Les Edgerton said...

Glad you liked it, Bri. Cort's a wonderful writer and has published many of the leading noir writers in his (sadly) former magazine, Murdaland.

I'm trying to think of good noir your son might enjoy (sans explicit sex!). Tough one. One that occurs to me is Gerard Donovan's "Sunless."

Some other books I think he'd enjoy (not all noir) are anything by Sherman Alexie, Daniel Weiss' "The Roaches Have No King," a novel by a guy who Vince and I shared the same agent--Bill Fitzhugh's, "Pest Control," and Linwood Barclay's "Too Close to Home," Stephan Jaramillo's "Going Postal," and he may enjoy my own "The Death of Tarpons," which has a 14-year-old protagonist and is about 85% autobiographical. There's a link on the site for it.

Hope this helps!

Anne Gallagher said...

Thanks for the review. Will definitely read this, if only for the MC's name -- gotta love a Gallagher.

Sharon K. Mayhew said...

Cort is lucky to have such a supportive friend. I wish him much luck with his novel and his goals to start his own publishing company. :)
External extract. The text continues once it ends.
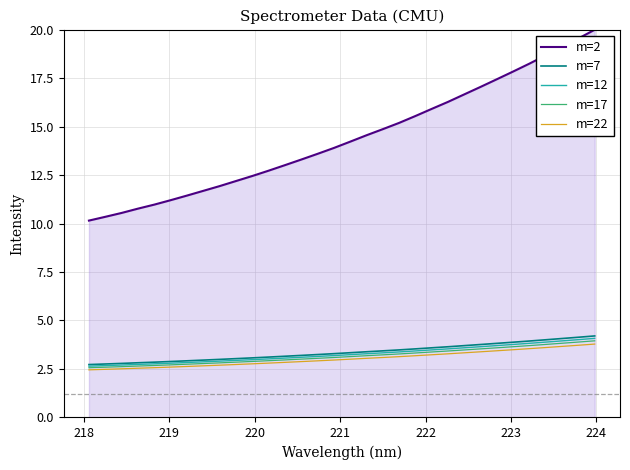

True or false: m=22 and m=2 cross at least once.

False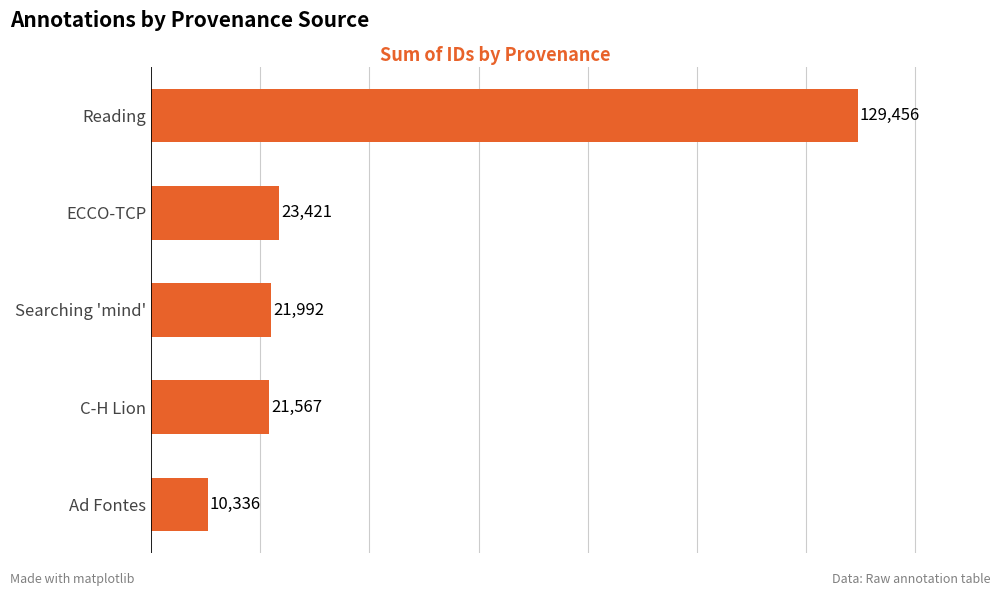

Reading top to bottom, what are all the values shown in this chart?

Reading=129456	ECCO-TCP=23421	Searching 'mind'=21992	C-H Lion=21567	Ad Fontes=10336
Les, I'd like to thank you for signing a copy of HOOKED for me. My cp Lenny Lee (who is 11) asked you to sign it for me. Lenny is a special young man. I don't know how familiar you are with his story, but he has won the hearts of much of the writing blogging world. It was very special of you to sign the book and to send him a signed copy of Finding Your Voice. Thank you so very much.

Les Edgerton said...

You're right, Anne--you gotta love a Gallagher!

Sharon, welcome! Lenny is a special kind of guy, isn't he! Happy birthday. I see you live in Iowa. Over the past four years, I've spent a lot of time in Cedar Rapids while writing my baseball book on Perfect Game. I drive over from Ft. Wayne and I don't believe I've ever seen that much corn in all my life! We always have to stop at the "World's Biggest Truck Stop" on the way. There's a restaurant in Cedar Rapids we always stop at for breakfast and I've lived all over the country and they have the most amazing breakfasts I've ever eaten. Wish I could think of their name to give 'em a shout-out...

TerryLynnJohnson said...

just popping in from Susan's blog to say how much I liked your comment about the $5 book reports! Wonderful idea. Thank you for sharing that.

Les Edgerton said...

Thanks, Terry. I'd rather pay my kid money for reading than sitting on the couch playing Game Boy...

He was by far the best reader in every class he took in school and I know it was because we'd begun that when he was very young. I've still got his "book reports" like the one he did on Crime and Punishment when he was ten. What was cool was that he "got it" even at that young age.

Hope you come visit again!

Susan Fields said...

What an awesome review - this sounds like an excellent book and I loved the excerpts you included. I hope your friend is able to realize his dream and start his own press!

I really appreciated your comment on my blog about the book reports your son did. What an awesome idea! My 10-year-old loves to read, but my 13 and 14-year-olds used to but now about all they read is what's required for school and what we read together. I'm definitely going to have to take your advice! I especially liked that you gave him a list of books to choose from. I think a big part of the problem for my kids is just not knowing what to read. Thanks again for passing that on!

Les Edgerton said...

Thanks, Susan. Another thing I didn't mention is that I gave him a big list... and didn't tell him which ones to read. In other words, I didn't try to "guide him" by age-appropriate books or anything like that. Just let him decide what he wanted to read. I think sometimes we put limits on kids on things like that and many times they're kind of discouraged from reading beyond what they see as a "limit." I just didn't give him any. He began reading Borges among others, at an extremely young age and loved him. And, got him pretty well, too. My wife Mary coined a saying about a friend of ours years ago, when she said Jim "created ceilings to bump his head into." I never wanted to give Mike any ceilings to bump his head into.

As a result, he never read any Hardy Boys or any of that, and was reading Dostoevsky by the age of ten. And liked him.